Gather every line of the material below that contains the word "zegt", copying each one in full.

━━━━━ DATA LISTING

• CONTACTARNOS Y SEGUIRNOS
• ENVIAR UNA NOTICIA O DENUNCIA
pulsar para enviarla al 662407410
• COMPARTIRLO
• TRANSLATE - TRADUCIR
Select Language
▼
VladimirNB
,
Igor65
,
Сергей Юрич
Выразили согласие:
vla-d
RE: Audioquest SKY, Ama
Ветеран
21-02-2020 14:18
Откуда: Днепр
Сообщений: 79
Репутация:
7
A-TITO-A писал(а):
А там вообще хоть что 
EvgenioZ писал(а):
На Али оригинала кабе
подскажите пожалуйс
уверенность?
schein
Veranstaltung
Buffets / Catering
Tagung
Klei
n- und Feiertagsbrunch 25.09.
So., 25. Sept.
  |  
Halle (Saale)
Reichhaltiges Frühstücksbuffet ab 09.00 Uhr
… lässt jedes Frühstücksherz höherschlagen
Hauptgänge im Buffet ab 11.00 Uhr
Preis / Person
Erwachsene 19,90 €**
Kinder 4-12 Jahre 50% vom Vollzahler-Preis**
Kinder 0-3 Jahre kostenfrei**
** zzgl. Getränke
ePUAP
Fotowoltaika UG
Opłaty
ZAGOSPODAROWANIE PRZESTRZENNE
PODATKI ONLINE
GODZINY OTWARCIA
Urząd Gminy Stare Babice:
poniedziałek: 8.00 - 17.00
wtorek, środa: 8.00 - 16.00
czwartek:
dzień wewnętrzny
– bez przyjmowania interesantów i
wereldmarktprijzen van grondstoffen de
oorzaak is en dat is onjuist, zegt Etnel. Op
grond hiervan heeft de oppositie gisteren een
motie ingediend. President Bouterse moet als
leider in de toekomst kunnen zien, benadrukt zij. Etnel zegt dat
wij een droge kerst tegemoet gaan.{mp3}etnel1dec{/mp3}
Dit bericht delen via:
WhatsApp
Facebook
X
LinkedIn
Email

━━━━━━━━━━
━━━━━ DATA LISTING

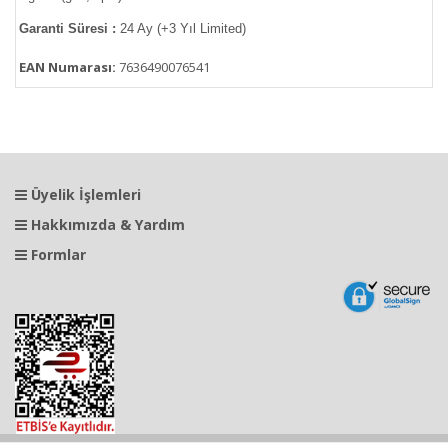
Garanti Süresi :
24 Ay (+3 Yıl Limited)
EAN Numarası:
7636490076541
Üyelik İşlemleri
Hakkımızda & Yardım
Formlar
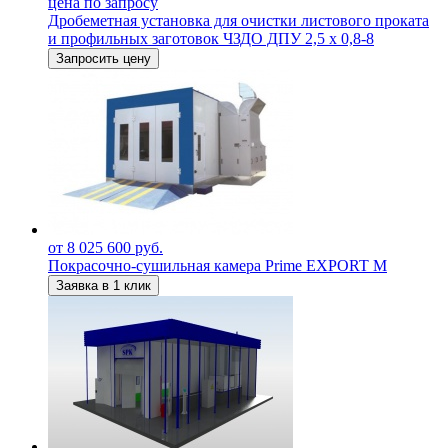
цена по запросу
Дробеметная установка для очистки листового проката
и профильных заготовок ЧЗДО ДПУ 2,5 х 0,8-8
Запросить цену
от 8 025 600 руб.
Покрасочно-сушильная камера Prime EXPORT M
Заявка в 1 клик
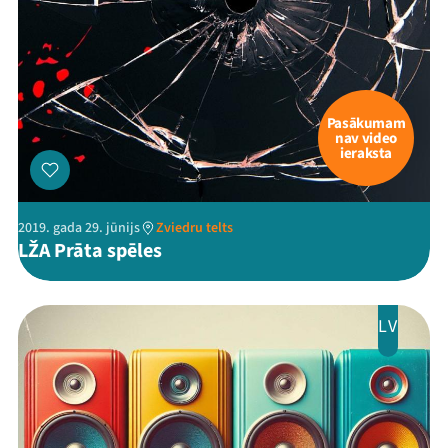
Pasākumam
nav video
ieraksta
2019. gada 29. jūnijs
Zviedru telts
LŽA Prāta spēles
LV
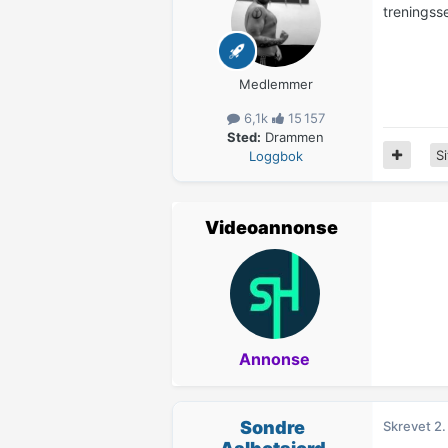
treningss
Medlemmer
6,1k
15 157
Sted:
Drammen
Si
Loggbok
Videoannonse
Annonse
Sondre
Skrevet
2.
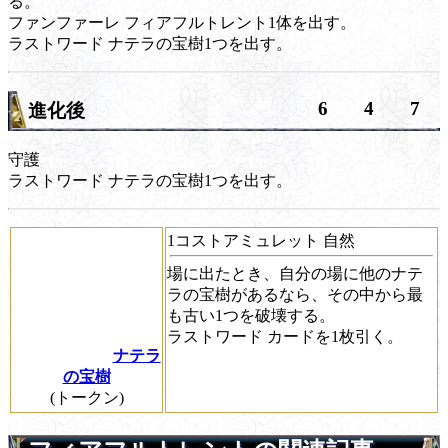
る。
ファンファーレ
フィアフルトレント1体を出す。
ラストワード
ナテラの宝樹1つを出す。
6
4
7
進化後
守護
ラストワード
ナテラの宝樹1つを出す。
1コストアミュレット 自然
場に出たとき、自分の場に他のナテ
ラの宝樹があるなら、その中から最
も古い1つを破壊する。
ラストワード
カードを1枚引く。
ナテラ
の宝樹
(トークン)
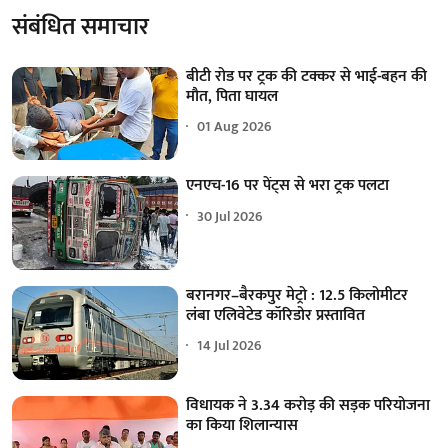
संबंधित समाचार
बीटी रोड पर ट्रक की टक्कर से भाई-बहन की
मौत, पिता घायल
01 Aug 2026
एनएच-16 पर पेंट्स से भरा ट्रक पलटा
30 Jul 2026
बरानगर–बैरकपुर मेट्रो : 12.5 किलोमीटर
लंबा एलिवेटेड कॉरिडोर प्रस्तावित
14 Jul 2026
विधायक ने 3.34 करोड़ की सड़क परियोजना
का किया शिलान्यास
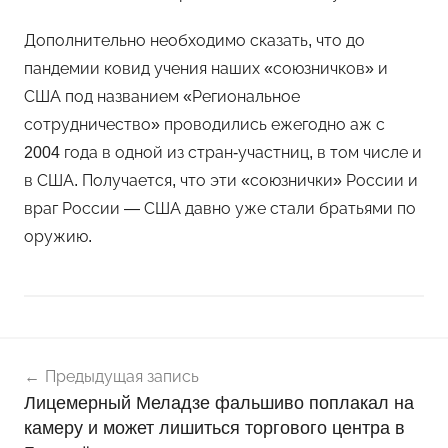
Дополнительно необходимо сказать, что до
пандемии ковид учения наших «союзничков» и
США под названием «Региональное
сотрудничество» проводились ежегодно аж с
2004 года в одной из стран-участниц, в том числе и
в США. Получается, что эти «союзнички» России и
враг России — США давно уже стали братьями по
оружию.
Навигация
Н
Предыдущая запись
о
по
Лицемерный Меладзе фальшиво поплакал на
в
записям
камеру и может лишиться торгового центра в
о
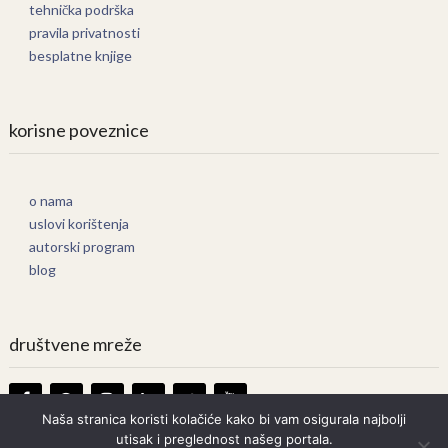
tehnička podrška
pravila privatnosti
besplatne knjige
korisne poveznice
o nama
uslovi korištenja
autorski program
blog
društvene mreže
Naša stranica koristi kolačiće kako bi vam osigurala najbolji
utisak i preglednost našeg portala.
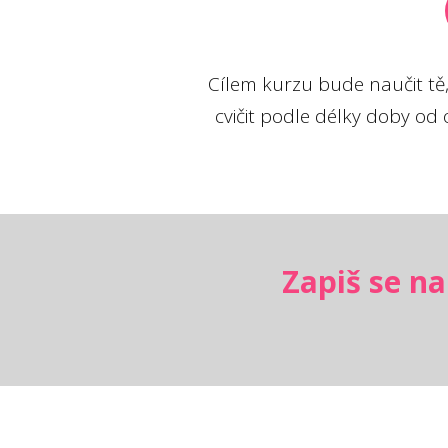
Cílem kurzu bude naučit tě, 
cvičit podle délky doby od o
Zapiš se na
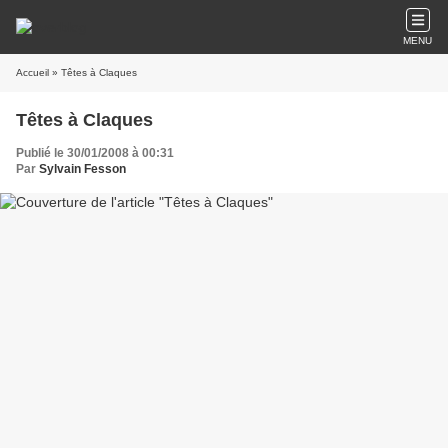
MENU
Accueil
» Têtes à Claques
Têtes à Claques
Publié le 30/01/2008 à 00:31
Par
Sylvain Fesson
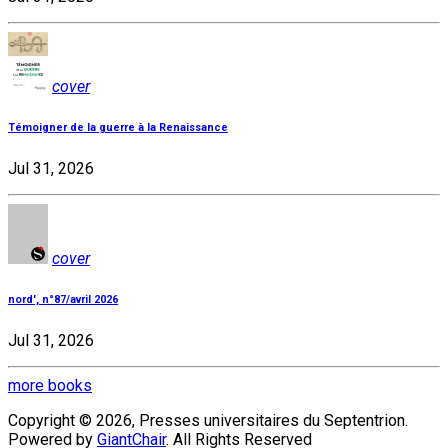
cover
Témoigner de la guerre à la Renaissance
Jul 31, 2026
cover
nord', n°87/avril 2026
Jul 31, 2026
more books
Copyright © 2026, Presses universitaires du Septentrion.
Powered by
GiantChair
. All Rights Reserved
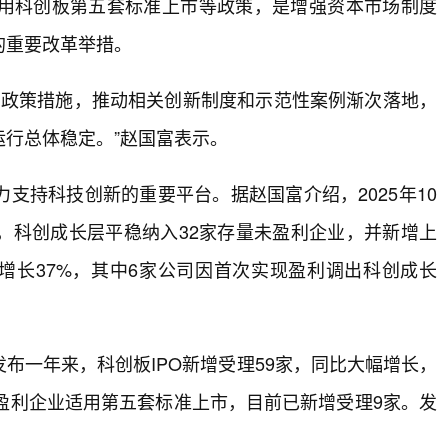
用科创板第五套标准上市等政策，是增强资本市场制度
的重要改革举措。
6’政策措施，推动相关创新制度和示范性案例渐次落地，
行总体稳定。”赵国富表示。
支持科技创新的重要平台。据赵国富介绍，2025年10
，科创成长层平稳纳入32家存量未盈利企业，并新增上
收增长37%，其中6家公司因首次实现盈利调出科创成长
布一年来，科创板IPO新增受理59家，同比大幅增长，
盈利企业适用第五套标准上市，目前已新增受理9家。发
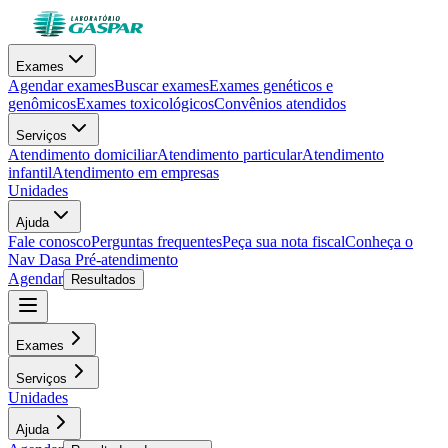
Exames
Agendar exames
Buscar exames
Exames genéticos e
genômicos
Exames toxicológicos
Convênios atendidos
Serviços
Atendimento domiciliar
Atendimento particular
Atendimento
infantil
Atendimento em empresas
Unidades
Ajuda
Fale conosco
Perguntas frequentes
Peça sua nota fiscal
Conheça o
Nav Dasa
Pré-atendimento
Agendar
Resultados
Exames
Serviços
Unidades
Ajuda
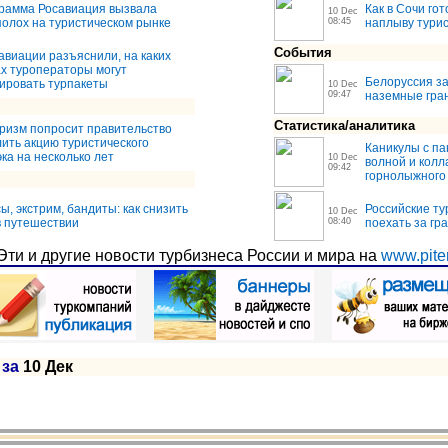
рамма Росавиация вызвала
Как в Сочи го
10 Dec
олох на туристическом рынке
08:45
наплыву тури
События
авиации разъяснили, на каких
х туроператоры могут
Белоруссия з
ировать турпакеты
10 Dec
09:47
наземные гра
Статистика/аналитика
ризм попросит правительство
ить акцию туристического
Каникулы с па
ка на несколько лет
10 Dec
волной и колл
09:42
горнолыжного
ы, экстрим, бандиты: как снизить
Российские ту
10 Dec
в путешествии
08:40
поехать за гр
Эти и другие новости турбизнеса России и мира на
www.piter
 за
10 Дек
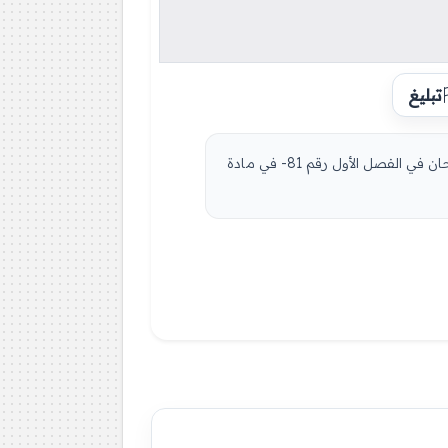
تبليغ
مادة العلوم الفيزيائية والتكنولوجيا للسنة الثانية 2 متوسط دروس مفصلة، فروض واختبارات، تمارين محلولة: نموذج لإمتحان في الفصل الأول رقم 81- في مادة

━━━━━━━━━━

- SOLUTION TO THE PROBLEM
oorzaak is en dat is onjuist, zegt Etnel. Op
leider in de toekomst kunnen zien, benadrukt zij. Etnel zegt dat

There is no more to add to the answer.